▸ MATERIAL PROVIDED:
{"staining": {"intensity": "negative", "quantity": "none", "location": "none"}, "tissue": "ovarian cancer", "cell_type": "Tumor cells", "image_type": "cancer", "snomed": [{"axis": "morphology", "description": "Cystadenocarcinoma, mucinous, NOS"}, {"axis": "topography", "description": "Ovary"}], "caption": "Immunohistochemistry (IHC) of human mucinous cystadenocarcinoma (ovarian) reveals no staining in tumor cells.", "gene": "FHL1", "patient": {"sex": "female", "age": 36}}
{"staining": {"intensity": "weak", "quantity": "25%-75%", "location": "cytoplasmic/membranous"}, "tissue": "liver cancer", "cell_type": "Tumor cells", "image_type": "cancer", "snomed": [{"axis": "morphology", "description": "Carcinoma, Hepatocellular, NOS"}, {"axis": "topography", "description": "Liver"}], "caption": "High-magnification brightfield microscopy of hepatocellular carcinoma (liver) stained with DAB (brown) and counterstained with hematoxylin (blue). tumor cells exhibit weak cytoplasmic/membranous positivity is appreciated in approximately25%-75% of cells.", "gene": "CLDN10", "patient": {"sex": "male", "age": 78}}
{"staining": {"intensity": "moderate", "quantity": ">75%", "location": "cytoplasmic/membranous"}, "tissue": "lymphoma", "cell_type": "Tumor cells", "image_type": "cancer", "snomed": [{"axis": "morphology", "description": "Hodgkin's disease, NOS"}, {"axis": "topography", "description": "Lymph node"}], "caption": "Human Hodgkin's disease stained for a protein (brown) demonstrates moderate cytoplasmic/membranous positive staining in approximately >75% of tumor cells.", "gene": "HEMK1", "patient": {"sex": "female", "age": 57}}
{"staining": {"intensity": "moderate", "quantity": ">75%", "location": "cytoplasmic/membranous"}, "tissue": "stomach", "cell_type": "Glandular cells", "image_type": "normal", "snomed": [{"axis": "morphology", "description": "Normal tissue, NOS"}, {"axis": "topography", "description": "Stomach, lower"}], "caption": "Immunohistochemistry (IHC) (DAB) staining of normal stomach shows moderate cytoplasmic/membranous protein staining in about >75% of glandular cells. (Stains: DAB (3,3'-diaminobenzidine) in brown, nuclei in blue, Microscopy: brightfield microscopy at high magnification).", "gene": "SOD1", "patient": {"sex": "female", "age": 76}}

▸ EXERCISE INSTRUCTIONS: Give back all of the data exactly, with every line intact.

▸ SOLUTION:
{"staining": {"intensity": "negative", "quantity": "none", "location": "none"}, "tissue": "ovarian cancer", "cell_type": "Tumor cells", "image_type": "cancer", "snomed": [{"axis": "morphology", "description": "Cystadenocarcinoma, mucinous, NOS"}, {"axis": "topography", "description": "Ovary"}], "caption": "Immunohistochemistry (IHC) of human mucinous cystadenocarcinoma (ovarian) reveals no staining in tumor cells.", "gene": "FHL1", "patient": {"sex": "female", "age": 36}}
{"staining": {"intensity": "weak", "quantity": "25%-75%", "location": "cytoplasmic/membranous"}, "tissue": "liver cancer", "cell_type": "Tumor cells", "image_type": "cancer", "snomed": [{"axis": "morphology", "description": "Carcinoma, Hepatocellular, NOS"}, {"axis": "topography", "description": "Liver"}], "caption": "High-magnification brightfield microscopy of hepatocellular carcinoma (liver) stained with DAB (brown) and counterstained with hematoxylin (blue). tumor cells exhibit weak cytoplasmic/membranous positivity is appreciated in approximately25%-75% of cells.", "gene": "CLDN10", "patient": {"sex": "male", "age": 78}}
{"staining": {"intensity": "moderate", "quantity": ">75%", "location": "cytoplasmic/membranous"}, "tissue": "lymphoma", "cell_type": "Tumor cells", "image_type": "cancer", "snomed": [{"axis": "morphology", "description": "Hodgkin's disease, NOS"}, {"axis": "topography", "description": "Lymph node"}], "caption": "Human Hodgkin's disease stained for a protein (brown) demonstrates moderate cytoplasmic/membranous positive staining in approximately >75% of tumor cells.", "gene": "HEMK1", "patient": {"sex": "female", "age": 57}}
{"staining": {"intensity": "moderate", "quantity": ">75%", "location": "cytoplasmic/membranous"}, "tissue": "stomach", "cell_type": "Glandular cells", "image_type": "normal", "snomed": [{"axis": "morphology", "description": "Normal tissue, NOS"}, {"axis": "topography", "description": "Stomach, lower"}], "caption": "Immunohistochemistry (IHC) (DAB) staining of normal stomach shows moderate cytoplasmic/membranous protein staining in about >75% of glandular cells. (Stains: DAB (3,3'-diaminobenzidine) in brown, nuclei in blue, Microscopy: brightfield microscopy at high magnification).", "gene": "SOD1", "patient": {"sex": "female", "age": 76}}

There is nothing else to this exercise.